I have a background in C, but I struggle to take full control of R's internals. I would like to access the C pointers inside SEXP
s so I can do basic pointer arithmetic and create R vectors of known lengths from undecorated C pointers. The resources I found on R's C internals do not seem to explain how to wrap or unwrap pointers. Do we need Rcpp
for this?
The following rough sketch gets at what I am trying to do.
library(inline)
sig <- c(
x = "raw", # Long raw vector with more than 2^31 - 1 bytes.
start = "integer", # Should probably be R_xlen_t.
bytes = "integer" # <= 2^31 - 1. Ideally coercible to R_xlen_t.
)
body <- "
Rbyte* result; // Just a reference. Want to avoid copying data.
result = RAW(x) + start; // Trying to do ordinary pointer arithmetic.
return asRaw(result); // Want to return a raw vector of length `bytes`.
"
slice_raw <- cfunction(sig = sig, body = body)
EDIT: some more potential workarounds
Thanks to Dirk for spurring my thinking on this one. For small enough data, we can use fst
to save a single-column data frame, where the column is the raw vector we actually care about. This use of fst
is faster than writeBin()
library(fst)
wrapper <- data.frame(actual_data = raw(2^31 - 1))
system.time(write_fst(wrapper, tempfile()))
#> user system elapsed
#> 0.362 0.019 0.103
system.time(writeBin(wrapper$actual_data, tempfile()))
#> user system elapsed
#> 0.314 1.340 1.689
Created on 2019-06-16 by the reprex package (v0.3.0)
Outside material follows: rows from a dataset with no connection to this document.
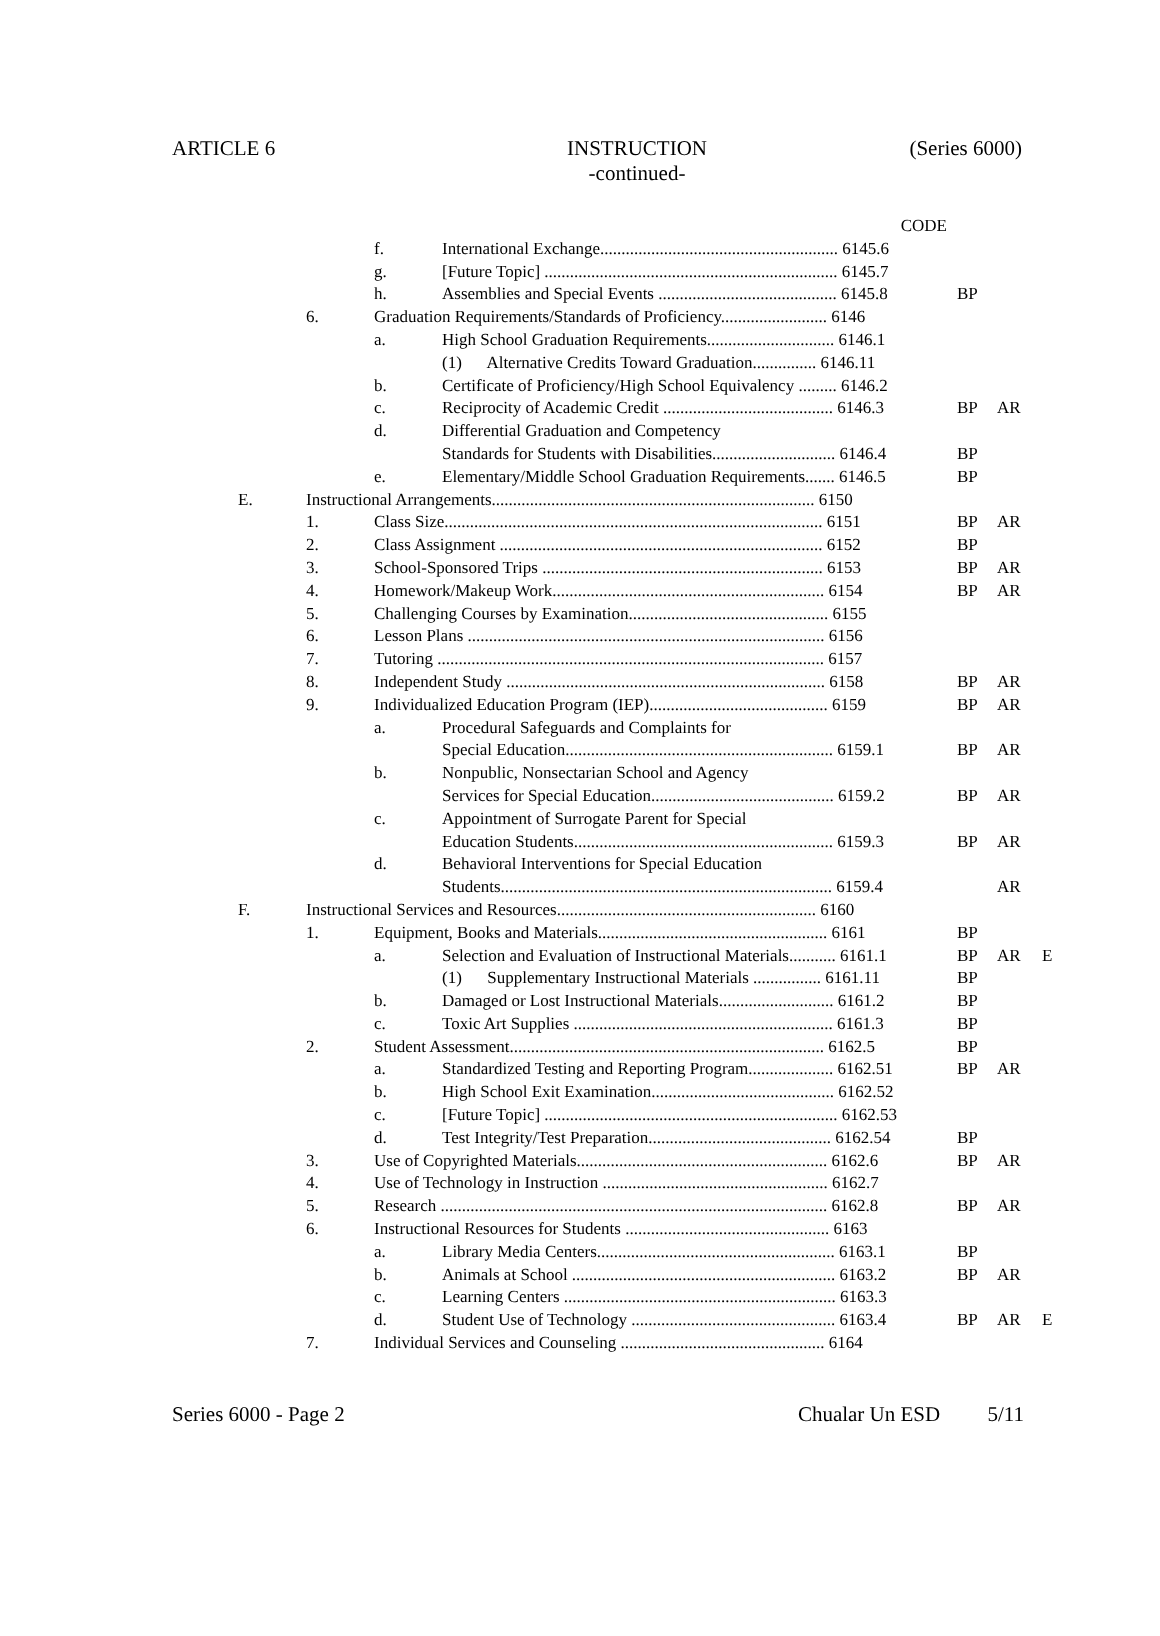ARTICLE 6 INSTRUCTION
-continued-
(Series 6000)
| | | | CODE | | | |
| | | f. | International Exchange........................................................ 6145.6 | | | |
| | | g. | [Future Topic] ..................................................................... 6145.7 | | | |
| | | h. | Assemblies and Special Events .......................................... 6145.8 | BP | | |
| | 6. | Graduation Requirements/Standards of Proficiency......................... 6146 | | | | |
| | | a. | High School Graduation Requirements.............................. 6146.1 | | | |
| | | | (1) Alternative Credits Toward Graduation............... 6146.11 | | | |
| | | b. | Certificate of Proficiency/High School Equivalency ......... 6146.2 | | | |
| | | c. | Reciprocity of Academic Credit ........................................ 6146.3 | BP | AR | |
| | | d. | Differential Graduation and Competency | | | |
| | | | Standards for Students with Disabilities............................. 6146.4 | BP | | |
| | | e. | Elementary/Middle School Graduation Requirements....... 6146.5 | BP | | |
| E. | Instructional Arrangements............................................................................ 6150 | | | | | |
| | 1. | Class Size......................................................................................... 6151 | | BP | AR | |
| | 2. | Class Assignment ............................................................................ 6152 | | BP | | |
| | 3. | School-Sponsored Trips .................................................................. 6153 | | BP | AR | |
| | 4. | Homework/Makeup Work................................................................ 6154 | | BP | AR | |
| | 5. | Challenging Courses by Examination............................................... 6155 | | | | |
| | 6. | Lesson Plans .................................................................................... 6156 | | | | |
| | 7. | Tutoring ........................................................................................... 6157 | | | | |
| | 8. | Independent Study ........................................................................... 6158 | | BP | AR | |
| | 9. | Individualized Education Program (IEP).......................................... 6159 | | BP | AR | |
| | | a. | Procedural Safeguards and Complaints for | | | |
| | | | Special Education............................................................... 6159.1 | BP | AR | |
| | | b. | Nonpublic, Nonsectarian School and Agency | | | |
| | | | Services for Special Education........................................... 6159.2 | BP | AR | |
| | | c. | Appointment of Surrogate Parent for Special | | | |
| | | | Education Students............................................................. 6159.3 | BP | AR | |
| | | d. | Behavioral Interventions for Special Education | | | |
| | | | Students.............................................................................. 6159.4 | | AR | |
| F. | Instructional Services and Resources............................................................. 6160 | | | | | |
| | 1. | Equipment, Books and Materials...................................................... 6161 | | BP | | |
| | | a. | Selection and Evaluation of Instructional Materials........... 6161.1 | BP | AR | E |
| | | | (1) Supplementary Instructional Materials ................ 6161.11 | BP | | |
| | | b. | Damaged or Lost Instructional Materials........................... 6161.2 | BP | | |
| | | c. | Toxic Art Supplies ............................................................. 6161.3 | BP | | |
| | 2. | Student Assessment.......................................................................... 6162.5 | | BP | | |
| | | a. | Standardized Testing and Reporting Program.................... 6162.51 | BP | AR | |
| | | b. | High School Exit Examination........................................... 6162.52 | | | |
| | | c. | [Future Topic] ..................................................................... 6162.53 | | | |
| | | d. | Test Integrity/Test Preparation........................................... 6162.54 | BP | | |
| | 3. | Use of Copyrighted Materials........................................................... 6162.6 | | BP | AR | |
| | 4. | Use of Technology in Instruction ..................................................... 6162.7 | | | | |
| | 5. | Research ........................................................................................... 6162.8 | | BP | AR | |
| | 6. | Instructional Resources for Students ................................................ 6163 | | | | |
| | | a. | Library Media Centers........................................................ 6163.1 | BP | | |
| | | b. | Animals at School .............................................................. 6163.2 | BP | AR | |
| | | c. | Learning Centers ................................................................ 6163.3 | | | |
| | | d. | Student Use of Technology ................................................ 6163.4 | BP | AR | E |
| | 7. | Individual Services and Counseling ................................................ 6164 | | | | |
Series 6000 - Page 2 Chualar Un ESD 5/11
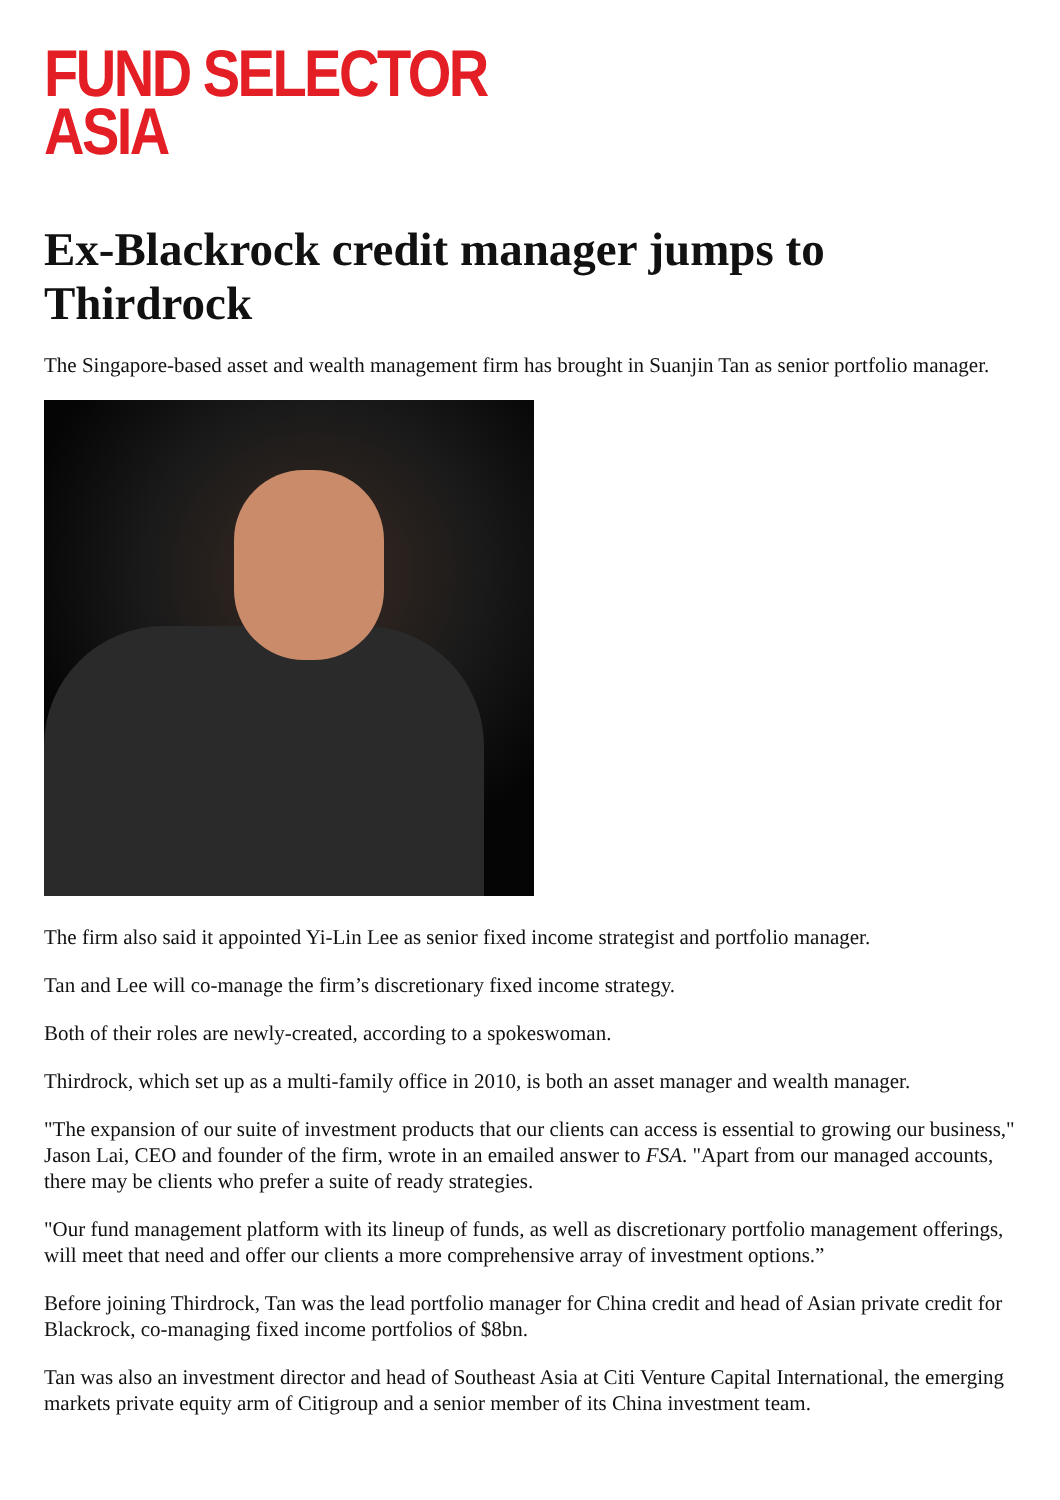FUND SELECTOR
ASIA
Ex-Blackrock credit manager jumps to Thirdrock
The Singapore-based asset and wealth management firm has brought in Suanjin Tan as senior portfolio manager.
The firm also said it appointed Yi-Lin Lee as senior fixed income strategist and portfolio manager.
Tan and Lee will co-manage the firm’s discretionary fixed income strategy.
Both of their roles are newly-created, according to a spokeswoman.
Thirdrock, which set up as a multi-family office in 2010, is both an asset manager and wealth manager.
"The expansion of our suite of investment products that our clients can access is essential to growing our business," Jason Lai, CEO and founder of the firm, wrote in an emailed answer to FSA. "Apart from our managed accounts, there may be clients who prefer a suite of ready strategies.
"Our fund management platform with its lineup of funds, as well as discretionary portfolio management offerings, will meet that need and offer our clients a more comprehensive array of investment options.”
Before joining Thirdrock, Tan was the lead portfolio manager for China credit and head of Asian private credit for Blackrock, co-managing fixed income portfolios of $8bn.
Tan was also an investment director and head of Southeast Asia at Citi Venture Capital International, the emerging markets private equity arm of Citigroup and a senior member of its China investment team.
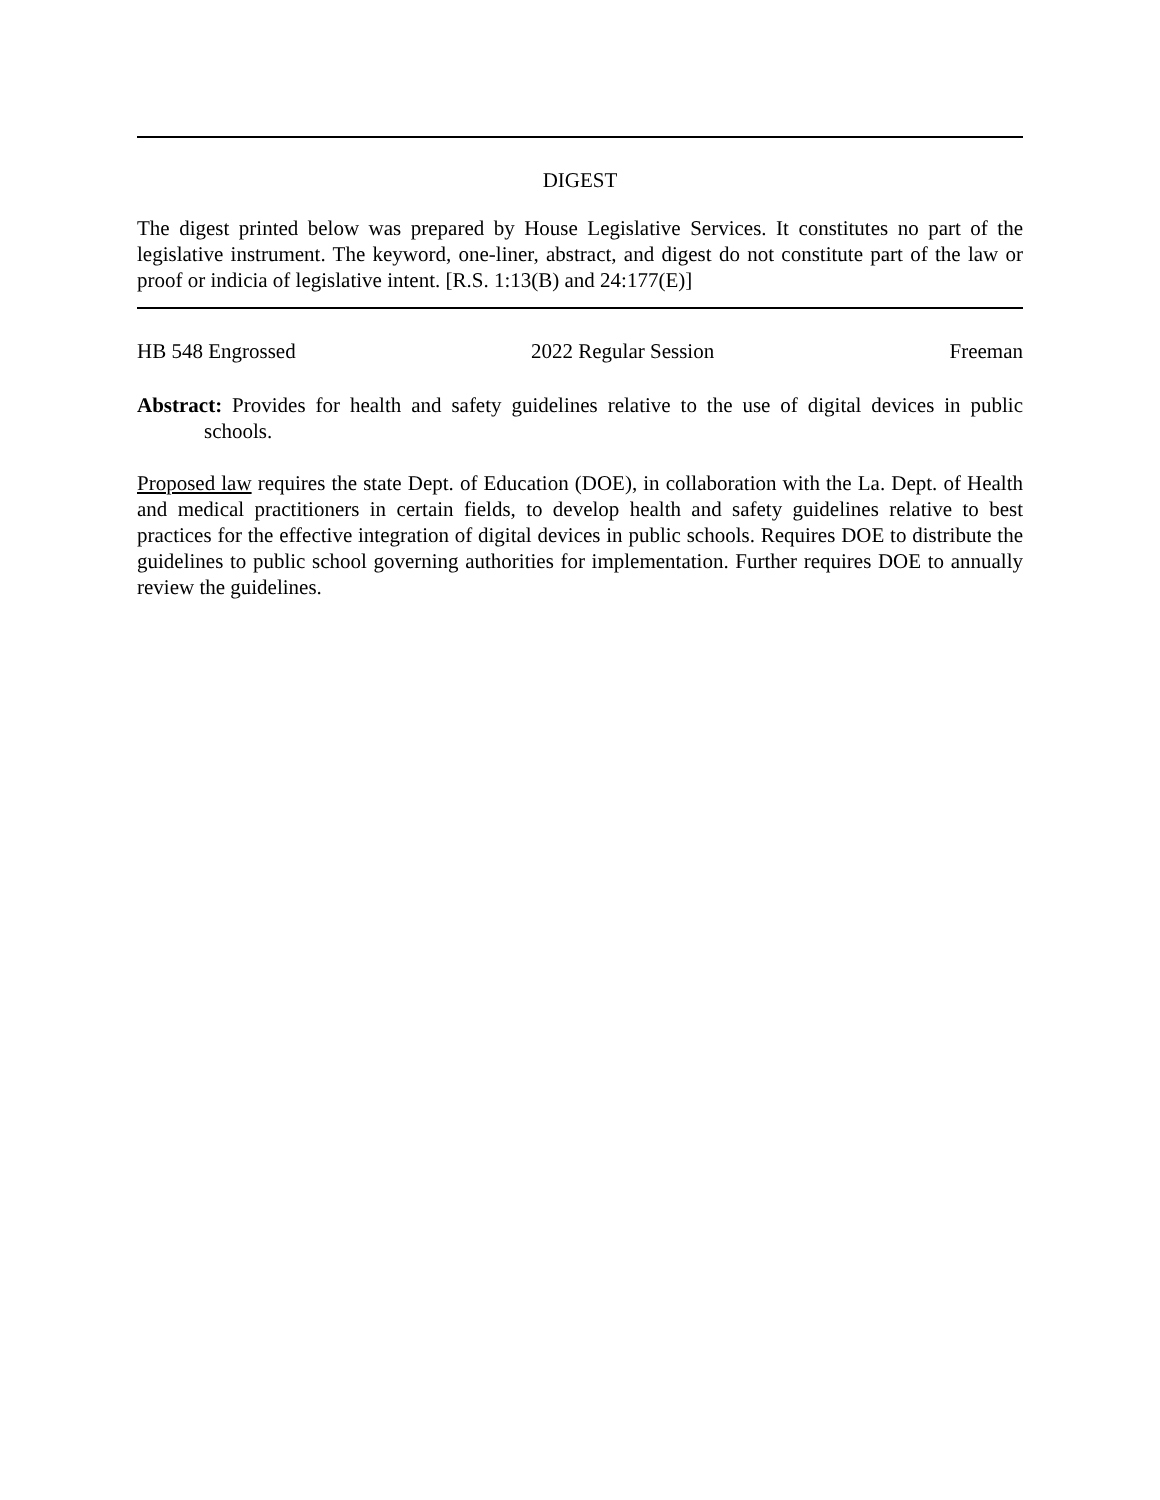DIGEST
The digest printed below was prepared by House Legislative Services. It constitutes no part of the legislative instrument. The keyword, one-liner, abstract, and digest do not constitute part of the law or proof or indicia of legislative intent. [R.S. 1:13(B) and 24:177(E)]
HB 548 Engrossed 2022 Regular Session Freeman
Abstract: Provides for health and safety guidelines relative to the use of digital devices in public schools.
Proposed law requires the state Dept. of Education (DOE), in collaboration with the La. Dept. of Health and medical practitioners in certain fields, to develop health and safety guidelines relative to best practices for the effective integration of digital devices in public schools. Requires DOE to distribute the guidelines to public school governing authorities for implementation. Further requires DOE to annually review the guidelines.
Unfortunately, it is difficult to create data frames with 2^31 or more rows. One hack is to convert the raw vector into a matrix first, and we avoid the usual integer overflow because (2^31 - 1)^2 bytes is several exabytes.
library(fst)
x <- raw(2^32)
m <- matrix(x, nrow = 2^16, ncol = 2^16)
system.time(write_fst(as.data.frame(m), tempfile()))
#> user system elapsed
#> 8.776 1.459 9.519
Created on 2019-06-16 by the reprex package (v0.3.0)
We still leave saveRDS()
in the dust, but we no longer beat writeBin()
. The conversion from a data frame to a matrix is slow, and I am not sure it would scale well.
library(fst)
x <- raw(2^30)
m <- matrix(x, nrow = 2^15, ncol = 2^15)
system.time(write_fst(as.data.frame(m), tempfile()))
#> user system elapsed
#> 1.998 0.408 2.409
system.time(writeBin(as.raw(m), tempfile()))
#> user system elapsed
#> 0.329 0.839 1.397
Created on 2019-06-16 by the reprex package (v0.3.0)
If, like Dirk suggested, we can use an R_xlen_t
to index the rows of a data frame, we might be able to avoid converting anything.